There is something to be said for a diverse banking industry when it comes to this kind of problem. Also, this event is a powerful argument for keeping the core systems on unusual mainframe architectures. I think building a bank core on windows would be a really bad choice, but some vendors have already done this.
Regulations are a big reason why this happened, sure, but also it hit the companies with great security budgets more.
Hospitals, for instance, weren't that widely affected as they barely have any money to buy security tooling.
Silver linings and all that, I guess.
We blame car manufacturers for defects from suppliers, but we don't blame platform manufacturers (Microsoft) for holes in their architecture?
> For historical reasons, that area where almost everything executes is called “userspace.”
It's an old term at this point, but I don't think the reasons for it being called "userspace" have changed or become outdated since then, so I wouldn't call them historic per se.
The takeaway from this article seems to be: buy crowdstrike shares, because major corps are unable to make any changes, and will continue to pay licensing fees for this "service" for the foreseeable future.
I'm still amazed how the blame shifted from Microsoft to CrowdStrike. Yes, CrowdStrike update caused that -- but applications fail all the time. It was Microsoft's oversight to put it on Windows critical path.
And banks/airlines etc were hit hard because their _Windows_ didn't boot, not because of an application crash on a perfectly working Windows.
> Another way is if it has recently joined a botnet orchestrated from a geopolitical adversary of the United States after one of your junior programmers decided to install warez because the six figure annual salary was too little to fund their video game habit.
Fictional statements like this make me reluctant to read further, and ignore source of such "news" in the future.
I like the technical stuff here.
I'm not so sure about this:
> money is core societal infrastructure, like the power grid and transportation systems are. It would be really bad if hackers working for a foreign government could just turn off money.
Sure, it would be inconvenient in the short term. But I think the current design is holding us back.
I suspect that most of us would have more to gain than to lose if we managed to shut off money-as-we-know-it and keep it off for long enough to iterate on alternatives. Any design that even tried to step beyond "well that's how we've always done it" would likely land somewhere better than what we're doing.
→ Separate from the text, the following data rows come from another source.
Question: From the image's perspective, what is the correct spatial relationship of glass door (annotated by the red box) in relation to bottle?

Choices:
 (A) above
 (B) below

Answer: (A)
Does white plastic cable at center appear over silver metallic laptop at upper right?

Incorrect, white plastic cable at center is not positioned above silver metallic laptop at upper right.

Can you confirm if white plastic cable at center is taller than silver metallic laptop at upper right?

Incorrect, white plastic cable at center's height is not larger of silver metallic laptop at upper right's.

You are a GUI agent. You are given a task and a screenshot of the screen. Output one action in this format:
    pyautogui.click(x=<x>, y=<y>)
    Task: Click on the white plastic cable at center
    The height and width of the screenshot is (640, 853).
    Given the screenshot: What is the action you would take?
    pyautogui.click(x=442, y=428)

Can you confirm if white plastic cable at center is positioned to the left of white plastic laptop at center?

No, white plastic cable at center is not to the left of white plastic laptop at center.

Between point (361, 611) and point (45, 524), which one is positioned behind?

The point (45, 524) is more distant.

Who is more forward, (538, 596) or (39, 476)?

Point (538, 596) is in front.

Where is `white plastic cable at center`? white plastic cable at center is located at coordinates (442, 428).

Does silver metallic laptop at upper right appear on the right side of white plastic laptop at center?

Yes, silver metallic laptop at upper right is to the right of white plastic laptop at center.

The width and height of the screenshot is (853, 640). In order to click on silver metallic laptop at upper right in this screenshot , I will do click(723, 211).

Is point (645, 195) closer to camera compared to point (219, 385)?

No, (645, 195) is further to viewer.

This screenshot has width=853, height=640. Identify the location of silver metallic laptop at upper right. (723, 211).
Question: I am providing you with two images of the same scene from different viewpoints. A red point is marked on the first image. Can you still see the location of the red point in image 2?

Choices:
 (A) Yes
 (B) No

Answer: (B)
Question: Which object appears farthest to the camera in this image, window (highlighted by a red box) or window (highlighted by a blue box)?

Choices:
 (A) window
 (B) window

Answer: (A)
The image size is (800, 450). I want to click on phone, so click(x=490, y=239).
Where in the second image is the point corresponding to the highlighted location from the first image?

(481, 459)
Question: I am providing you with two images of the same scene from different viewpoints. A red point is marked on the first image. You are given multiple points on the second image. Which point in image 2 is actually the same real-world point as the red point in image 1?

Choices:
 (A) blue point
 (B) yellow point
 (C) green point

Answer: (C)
Much has changed since Alexander Hamilton.
Maybe the IT departments at the affected orgs take solace in the fact that so many other orgs had issues that the heat is off - but in my opinion this was still a failure of IT itself. There's no reason that update should have been pushed automatically to the entire fleet. If Crowdstrike's software doesn't give you a way to rollout updates on a portion of your network before the entire fleet, it shouldn't be used.